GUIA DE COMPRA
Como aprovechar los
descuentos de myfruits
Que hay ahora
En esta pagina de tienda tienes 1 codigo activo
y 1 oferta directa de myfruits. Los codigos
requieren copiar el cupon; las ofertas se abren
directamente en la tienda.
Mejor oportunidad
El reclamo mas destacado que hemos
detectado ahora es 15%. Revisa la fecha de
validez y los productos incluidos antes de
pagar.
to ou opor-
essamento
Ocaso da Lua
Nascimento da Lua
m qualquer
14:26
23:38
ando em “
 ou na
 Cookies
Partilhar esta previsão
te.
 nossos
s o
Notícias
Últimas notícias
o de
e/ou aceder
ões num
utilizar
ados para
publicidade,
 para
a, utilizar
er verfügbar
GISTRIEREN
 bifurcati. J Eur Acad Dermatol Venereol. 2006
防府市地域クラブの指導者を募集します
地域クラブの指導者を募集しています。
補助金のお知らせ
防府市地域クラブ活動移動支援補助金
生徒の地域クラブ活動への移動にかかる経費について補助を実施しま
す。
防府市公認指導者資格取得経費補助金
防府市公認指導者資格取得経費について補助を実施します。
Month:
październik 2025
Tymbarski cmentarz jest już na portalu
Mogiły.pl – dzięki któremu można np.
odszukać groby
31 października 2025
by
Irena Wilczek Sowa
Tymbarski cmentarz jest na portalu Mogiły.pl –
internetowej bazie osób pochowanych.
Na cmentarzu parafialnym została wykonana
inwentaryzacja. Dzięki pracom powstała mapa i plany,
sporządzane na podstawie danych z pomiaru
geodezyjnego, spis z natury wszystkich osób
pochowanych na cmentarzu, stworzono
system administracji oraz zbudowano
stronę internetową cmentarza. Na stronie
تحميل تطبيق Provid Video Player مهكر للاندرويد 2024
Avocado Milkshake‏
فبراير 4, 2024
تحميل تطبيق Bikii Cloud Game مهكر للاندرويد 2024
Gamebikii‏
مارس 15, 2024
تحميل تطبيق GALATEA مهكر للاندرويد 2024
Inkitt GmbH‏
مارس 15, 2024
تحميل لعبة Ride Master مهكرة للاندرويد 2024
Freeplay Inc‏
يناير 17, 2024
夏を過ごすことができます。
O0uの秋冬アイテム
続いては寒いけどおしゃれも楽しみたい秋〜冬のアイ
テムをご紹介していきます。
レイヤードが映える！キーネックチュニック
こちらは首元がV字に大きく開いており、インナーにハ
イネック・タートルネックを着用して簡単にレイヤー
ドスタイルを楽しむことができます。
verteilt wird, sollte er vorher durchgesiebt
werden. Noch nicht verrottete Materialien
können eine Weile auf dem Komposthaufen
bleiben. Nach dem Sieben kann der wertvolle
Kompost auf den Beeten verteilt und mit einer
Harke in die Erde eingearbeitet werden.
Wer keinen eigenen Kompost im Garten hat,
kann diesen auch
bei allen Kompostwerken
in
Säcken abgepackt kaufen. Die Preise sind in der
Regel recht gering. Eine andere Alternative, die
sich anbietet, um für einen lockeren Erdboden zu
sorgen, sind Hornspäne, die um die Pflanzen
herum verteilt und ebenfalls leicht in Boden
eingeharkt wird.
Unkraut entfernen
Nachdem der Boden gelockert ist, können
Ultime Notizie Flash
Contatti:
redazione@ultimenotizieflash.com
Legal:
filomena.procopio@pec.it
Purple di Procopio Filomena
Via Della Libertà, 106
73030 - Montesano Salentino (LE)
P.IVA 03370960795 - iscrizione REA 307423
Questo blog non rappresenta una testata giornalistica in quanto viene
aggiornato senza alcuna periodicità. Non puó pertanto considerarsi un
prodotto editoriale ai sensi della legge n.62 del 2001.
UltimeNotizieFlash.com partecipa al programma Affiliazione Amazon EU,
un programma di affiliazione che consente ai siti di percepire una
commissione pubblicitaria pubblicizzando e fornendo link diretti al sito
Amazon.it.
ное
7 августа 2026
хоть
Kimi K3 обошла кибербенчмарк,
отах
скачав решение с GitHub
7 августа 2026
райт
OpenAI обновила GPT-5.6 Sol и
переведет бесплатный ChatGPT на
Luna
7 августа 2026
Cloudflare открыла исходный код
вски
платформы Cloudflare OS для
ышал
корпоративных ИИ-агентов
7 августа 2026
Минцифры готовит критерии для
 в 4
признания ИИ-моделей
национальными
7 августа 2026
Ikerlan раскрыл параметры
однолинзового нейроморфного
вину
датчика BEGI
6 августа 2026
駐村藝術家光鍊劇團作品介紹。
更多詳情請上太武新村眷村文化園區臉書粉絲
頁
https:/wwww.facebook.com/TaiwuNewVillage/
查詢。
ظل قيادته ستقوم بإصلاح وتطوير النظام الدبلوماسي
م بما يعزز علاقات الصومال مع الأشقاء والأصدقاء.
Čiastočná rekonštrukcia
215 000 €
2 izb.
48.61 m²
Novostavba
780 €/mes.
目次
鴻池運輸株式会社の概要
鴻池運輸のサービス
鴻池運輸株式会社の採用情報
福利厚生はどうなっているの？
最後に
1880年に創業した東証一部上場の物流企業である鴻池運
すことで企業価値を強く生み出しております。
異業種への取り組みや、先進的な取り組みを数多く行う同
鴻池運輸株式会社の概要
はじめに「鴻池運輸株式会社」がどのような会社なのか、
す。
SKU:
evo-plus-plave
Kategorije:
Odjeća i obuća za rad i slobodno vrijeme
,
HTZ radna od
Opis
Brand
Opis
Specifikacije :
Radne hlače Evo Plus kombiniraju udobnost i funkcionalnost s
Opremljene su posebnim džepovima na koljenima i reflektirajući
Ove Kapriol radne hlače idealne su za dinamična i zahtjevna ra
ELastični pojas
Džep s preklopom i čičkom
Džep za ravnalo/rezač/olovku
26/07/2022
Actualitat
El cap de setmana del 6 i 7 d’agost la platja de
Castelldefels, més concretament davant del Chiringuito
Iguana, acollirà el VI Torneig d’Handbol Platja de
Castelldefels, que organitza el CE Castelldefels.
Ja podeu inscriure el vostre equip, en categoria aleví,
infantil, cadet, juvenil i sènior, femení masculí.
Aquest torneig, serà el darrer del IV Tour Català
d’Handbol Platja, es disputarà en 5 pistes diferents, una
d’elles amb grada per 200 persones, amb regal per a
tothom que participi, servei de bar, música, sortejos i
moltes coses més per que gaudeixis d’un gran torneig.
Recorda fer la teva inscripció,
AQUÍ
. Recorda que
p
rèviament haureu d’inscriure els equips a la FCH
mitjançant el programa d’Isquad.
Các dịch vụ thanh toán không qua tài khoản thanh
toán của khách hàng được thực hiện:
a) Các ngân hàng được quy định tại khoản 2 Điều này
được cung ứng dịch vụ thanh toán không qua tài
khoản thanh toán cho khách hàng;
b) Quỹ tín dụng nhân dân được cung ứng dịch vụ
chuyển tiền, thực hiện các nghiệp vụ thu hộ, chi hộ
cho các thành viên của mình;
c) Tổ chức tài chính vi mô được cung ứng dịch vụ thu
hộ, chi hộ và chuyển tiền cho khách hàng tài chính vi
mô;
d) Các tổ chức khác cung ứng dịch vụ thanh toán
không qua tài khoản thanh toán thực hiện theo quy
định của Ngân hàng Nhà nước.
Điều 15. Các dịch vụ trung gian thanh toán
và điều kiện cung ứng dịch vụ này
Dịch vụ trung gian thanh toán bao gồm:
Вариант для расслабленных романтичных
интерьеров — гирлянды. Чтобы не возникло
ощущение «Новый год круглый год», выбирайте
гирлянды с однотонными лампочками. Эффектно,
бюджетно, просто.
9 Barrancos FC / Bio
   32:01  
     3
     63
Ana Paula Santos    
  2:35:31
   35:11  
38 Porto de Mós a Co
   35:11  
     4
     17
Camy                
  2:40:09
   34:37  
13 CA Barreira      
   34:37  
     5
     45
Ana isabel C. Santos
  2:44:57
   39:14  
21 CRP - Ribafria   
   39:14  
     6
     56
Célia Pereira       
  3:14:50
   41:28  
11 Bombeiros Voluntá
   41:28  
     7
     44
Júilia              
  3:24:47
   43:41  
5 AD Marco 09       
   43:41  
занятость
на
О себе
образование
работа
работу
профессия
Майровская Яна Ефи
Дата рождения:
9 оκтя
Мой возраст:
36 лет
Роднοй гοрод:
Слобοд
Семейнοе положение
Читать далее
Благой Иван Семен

──────────

Exercise prompt.
From the listing above, repeat exactly the lines starting at the line that includes "UltimeNotizieFlash.com partecipa al" and ending at the line that includes "toán của khách", with nothing outside that span.

Answer space.
UltimeNotizieFlash.com partecipa al programma Affiliazione Amazon EU,
un programma di affiliazione che consente ai siti di percepire una
commissione pubblicitaria pubblicizzando e fornendo link diretti al sito
Amazon.it.
ное
7 августа 2026
хоть
Kimi K3 обошла кибербенчмарк,
отах
скачав решение с GitHub
7 августа 2026
райт
OpenAI обновила GPT-5.6 Sol и
переведет бесплатный ChatGPT на
Luna
7 августа 2026
Cloudflare открыла исходный код
вски
платформы Cloudflare OS для
ышал
корпоративных ИИ-агентов
7 августа 2026
Минцифры готовит критерии для
 в 4
признания ИИ-моделей
национальными
7 августа 2026
Ikerlan раскрыл параметры
однолинзового нейроморфного
вину
датчика BEGI
6 августа 2026
駐村藝術家光鍊劇團作品介紹。
更多詳情請上太武新村眷村文化園區臉書粉絲
頁
https:/wwww.facebook.com/TaiwuNewVillage/
查詢。
ظل قيادته ستقوم بإصلاح وتطوير النظام الدبلوماسي
م بما يعزز علاقات الصومال مع الأشقاء والأصدقاء.
Čiastočná rekonštrukcia
215 000 €
2 izb.
48.61 m²
Novostavba
780 €/mes.
目次
鴻池運輸株式会社の概要
鴻池運輸のサービス
鴻池運輸株式会社の採用情報
福利厚生はどうなっているの？
最後に
1880年に創業した東証一部上場の物流企業である鴻池運
すことで企業価値を強く生み出しております。
異業種への取り組みや、先進的な取り組みを数多く行う同
鴻池運輸株式会社の概要
はじめに「鴻池運輸株式会社」がどのような会社なのか、
す。
SKU:
evo-plus-plave
Kategorije:
Odjeća i obuća za rad i slobodno vrijeme
,
HTZ radna od
Opis
Brand
Opis
Specifikacije :
Radne hlače Evo Plus kombiniraju udobnost i funkcionalnost s
Opremljene su posebnim džepovima na koljenima i reflektirajući
Ove Kapriol radne hlače idealne su za dinamična i zahtjevna ra
ELastični pojas
Džep s preklopom i čičkom
Džep za ravnalo/rezač/olovku
26/07/2022
Actualitat
El cap de setmana del 6 i 7 d’agost la platja de
Castelldefels, més concretament davant del Chiringuito
Iguana, acollirà el VI Torneig d’Handbol Platja de
Castelldefels, que organitza el CE Castelldefels.
Ja podeu inscriure el vostre equip, en categoria aleví,
infantil, cadet, juvenil i sènior, femení masculí.
Aquest torneig, serà el darrer del IV Tour Català
d’Handbol Platja, es disputarà en 5 pistes diferents, una
d’elles amb grada per 200 persones, amb regal per a
tothom que participi, servei de bar, música, sortejos i
moltes coses més per que gaudeixis d’un gran torneig.
Recorda fer la teva inscripció,
AQUÍ
. Recorda que
p
rèviament haureu d’inscriure els equips a la FCH
mitjançant el programa d’Isquad.
Các dịch vụ thanh toán không qua tài khoản thanh
toán của khách hàng được thực hiện:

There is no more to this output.